Mama Elenas Tochter ist L., die Frau von R., mit denen wir in diesen Tagen die Einsätze in Rumänien machen. „Ich habe viel geweint, als sie mich verlassen hat“, bekennt die betagte Mama freimütig. Heute dient L. mit großer Hingabe gemeinsam mit R. den Romas, besonders den Kindern, indem sie ihnen Musikunterricht gibt.

„Heute waren nicht so viele in der Versammlung“. Mama Elenas Stimme klingt besorgt. Sie ist mit ihren 84 Jahren natürlich dabei, als wir in der Biserica Efraim in Targoviste dienen. „2800 Gemeinden haben wir im ganzen Land“, erzählt mir ihr Sohn. Toll zu sehen, was sich hier geistlich entwickelt hat.

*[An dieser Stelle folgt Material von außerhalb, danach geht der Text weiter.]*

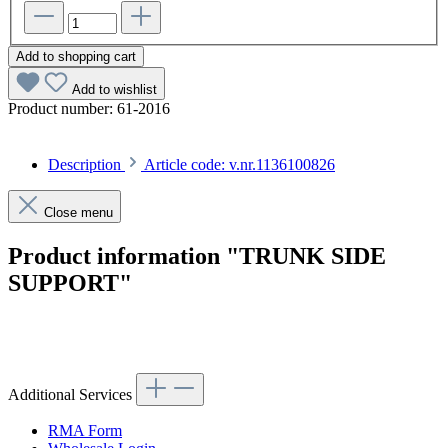
Add to shopping cart
Add to wishlist
Product number:
61-2016
Description
Article code: v.nr.1136100826
Close menu
Product information "TRUNK SIDE
SUPPORT"
Article code: v.nr.1136100826
Additional Services
RMA Form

rUnser Dienst in diesen Tagen ist, Menschen zu ermutigen und die Mitarbeiter zu lehren. Petras Dienst wird in den meisten Gemeinden auf Augenhöhe zu meinem angenommen. Besonders während der Mitarbeiterkonferenz übernimmt sie weite Teile unserer Ausführungen zum Thema „Wiederherstellung“. Und dann spiegeln Menschen uns, wenn wir für sie beten und ihnen prophetisch dienen, was der Zuspruch für ihr Leben bedeutet – ohne dass wir den Hauch einer Ahnung davon haben, was sie bewegt. Die Teenager in Valea Corbului, die fast vollzählig zum Seminar der „Alten“ erschienen sind, tuscheln begeistert und tauschen aus, was sie im Gebet als Zuspruch bekommen haben. Das berührt uns.

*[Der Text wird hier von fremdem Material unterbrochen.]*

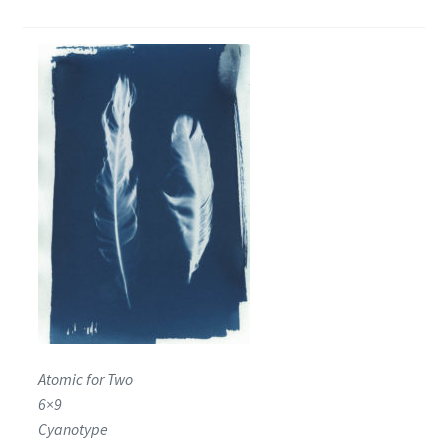
Encaustic
Expand
Contact Print
child
menu
Atomic for Two
6×9
Cyanotype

Einfache Menschen, besonders bei den Roma oft völlig ungebildet, lieben Jesus und dienen ihm. „Kannst du dich erinnern, dass du über dieses Thema vor 11 Jahren in Brateiu gesprochen hast? Das hat mich sehr berührt.“ Schwach kann ich, aber sie können es oft besser. M. begrüßt uns mit einer herzlichen Umarmung. Auch sie war schon 2009 in Brateiu dabei. „Wir haben auf euch gewartet“, begrüßt man uns im Roma-Dorf. Es ist, als wenn wir in unsere Familie kommen. Nicht alle sind nach deutschem Standard gewaschen, aber das stört uns nicht. Nach vielen Händedrücken waschen wir uns halt…

Kommt ihr nächstes Jahr auch zu uns? Für mehrere Tage. Der Leiter der eher traditionell geprägten Gemeinde in Pitesti, in der unsere A. aus München ihr Zuhause hat, öffnet sein Herz. Wir wollen beten und prüfen, welche Türen Gott uns öffnet.

Gemeinde – das sind Menschen, die sich hingeben für das Reich Gottes, die Jesus lieben und dienen. In München – und in Rumänien. Spuren des Segens sind über Generationen zu verfolgen.

Das haben wir auch diesmal gesehen. Bei Mama Elena – und bei den Romas in Valea Corbului.

P.S. Wir waren wirklich in der „Walachei“… Wer’s nicht glaubt, fragt Google.